Enable Label splits and define one or more split columns. Each split column maps to:
- A column in the paths table (required)
- Optionally, a corresponding column in the spend table for filtering spend data per segment
When label splits are enabled, the dashboard shows a multi-select filter so you can view results by specific segment combinations.
Use label splits for any dimension where channels differ meaningfully across segments — market, brand, or product line are common examples.
Scheduling
Automatically run attribution on a schedule so results are always fresh.
| Setting | Description |
|---|
| Enable scheduling | Toggle automatic runs on or off |
| Frequency | Daily or weekly |
| Weekday | For weekly runs, which day to run |
| Time | Run time in HH:MM (server time) |
| Advanced (cron) | Custom cron expression for fine-grained control |
When scheduling is enabled, Interact queues runs for the standard preset windows (90d, 180d, 365d) at the scheduled time.
Optional tables
Spend data
Connect a BigQuery table containing channel spend by date to unlock ROAS and CPA metrics in the attribution dashboard.
| Field | Description |
|---|
| Dataset / Table | Location of the spend table |
| Channel column | Column identifying the marketing channel — should match values in the paths table |
| Spend column | Column containing the spend amount (default: spend) |
| Date column | Column with the spend date (default: date) |
| Label column | (Optional) Column for label-based filtering when label splits are enabled |
Connect a business-system revenue table (e.g. from your e-commerce platform or CRM) to display coverage — what percentage of actual revenue is captured in your attribution paths.
| Field | Description |
|---|
| Dataset / Table | Location of the performance/revenue table |
| Revenue column | Column with the revenue figure (default: revenue) |
| Date column | Date column for filtering to the selected window |
Credit output table
If your pipeline pre-computes per-touchpoint attribution credit and writes it to BigQuery, configure this table to power the Journey Attribution page.
| Field | Description |
|---|
| Dataset | Dataset containing the credit table (default: src_attribution_models) |
| Table | Credit table name (default: fact_attribution_credit__user_id) |
| Channel column | Channel column in the credit table (e.g. channel, source_group, channel_group) |
The credit table is written by a separate pipeline process and is not produced by the interactive attribution runs. It enables the per-journey detail view but is not required for the main channel attribution dashboard.
Run history
The Runs page shows all past attribution runs with:
- Status — Success, Failed, or Queued
- Window — Date range that was processed
- Label — Segment label (if label splits are used)

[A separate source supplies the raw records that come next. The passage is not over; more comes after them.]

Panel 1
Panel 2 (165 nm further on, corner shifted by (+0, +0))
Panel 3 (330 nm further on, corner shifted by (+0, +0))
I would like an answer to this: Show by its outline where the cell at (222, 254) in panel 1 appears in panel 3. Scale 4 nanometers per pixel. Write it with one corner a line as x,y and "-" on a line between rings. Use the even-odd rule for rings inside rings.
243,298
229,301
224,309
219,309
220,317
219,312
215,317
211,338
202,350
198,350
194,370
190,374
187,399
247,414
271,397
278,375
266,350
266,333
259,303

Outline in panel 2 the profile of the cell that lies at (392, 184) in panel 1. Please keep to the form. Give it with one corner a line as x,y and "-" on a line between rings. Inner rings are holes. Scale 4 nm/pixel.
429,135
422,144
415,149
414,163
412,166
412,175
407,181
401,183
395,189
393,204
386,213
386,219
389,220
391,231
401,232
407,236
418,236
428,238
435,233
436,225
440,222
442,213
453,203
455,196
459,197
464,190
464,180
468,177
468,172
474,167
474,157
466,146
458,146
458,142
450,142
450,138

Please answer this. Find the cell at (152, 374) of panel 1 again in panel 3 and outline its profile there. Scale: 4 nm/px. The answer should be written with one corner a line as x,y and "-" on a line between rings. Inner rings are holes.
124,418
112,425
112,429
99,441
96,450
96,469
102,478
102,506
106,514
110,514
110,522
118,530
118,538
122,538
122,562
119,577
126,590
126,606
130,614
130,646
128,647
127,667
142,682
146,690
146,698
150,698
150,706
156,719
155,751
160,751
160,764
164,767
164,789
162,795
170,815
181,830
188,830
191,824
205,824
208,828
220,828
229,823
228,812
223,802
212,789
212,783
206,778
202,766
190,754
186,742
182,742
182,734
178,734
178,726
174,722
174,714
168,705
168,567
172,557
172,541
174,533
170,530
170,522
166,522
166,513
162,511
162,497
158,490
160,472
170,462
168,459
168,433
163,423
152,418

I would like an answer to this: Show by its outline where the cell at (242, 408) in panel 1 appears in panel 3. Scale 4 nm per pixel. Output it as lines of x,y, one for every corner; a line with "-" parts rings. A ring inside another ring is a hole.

- Duration — How long the run took
- Trigger — Manual, Scheduled, or Preview
- Error — Failure message when status is Failed
Use Run all presets to queue fresh runs for the standard 90d, 180d, and 365d windows. This is useful after changing the paths table or model settings.
BigQuery permissions
The service account used by your BigQuery connector needs the following permissions:
| Permission | Why |
|---|
bigquery.tables.getData | Reading the paths, spend, and performance tables |
bigquery.jobs.create | Running queries to build transition matrices |
bigquery.tables.create + bigquery.tables.updateData | Writing channel weights output (when enabled) |
The standard roles/bigquery.dataEditor + roles/bigquery.jobUser roles cover all of these.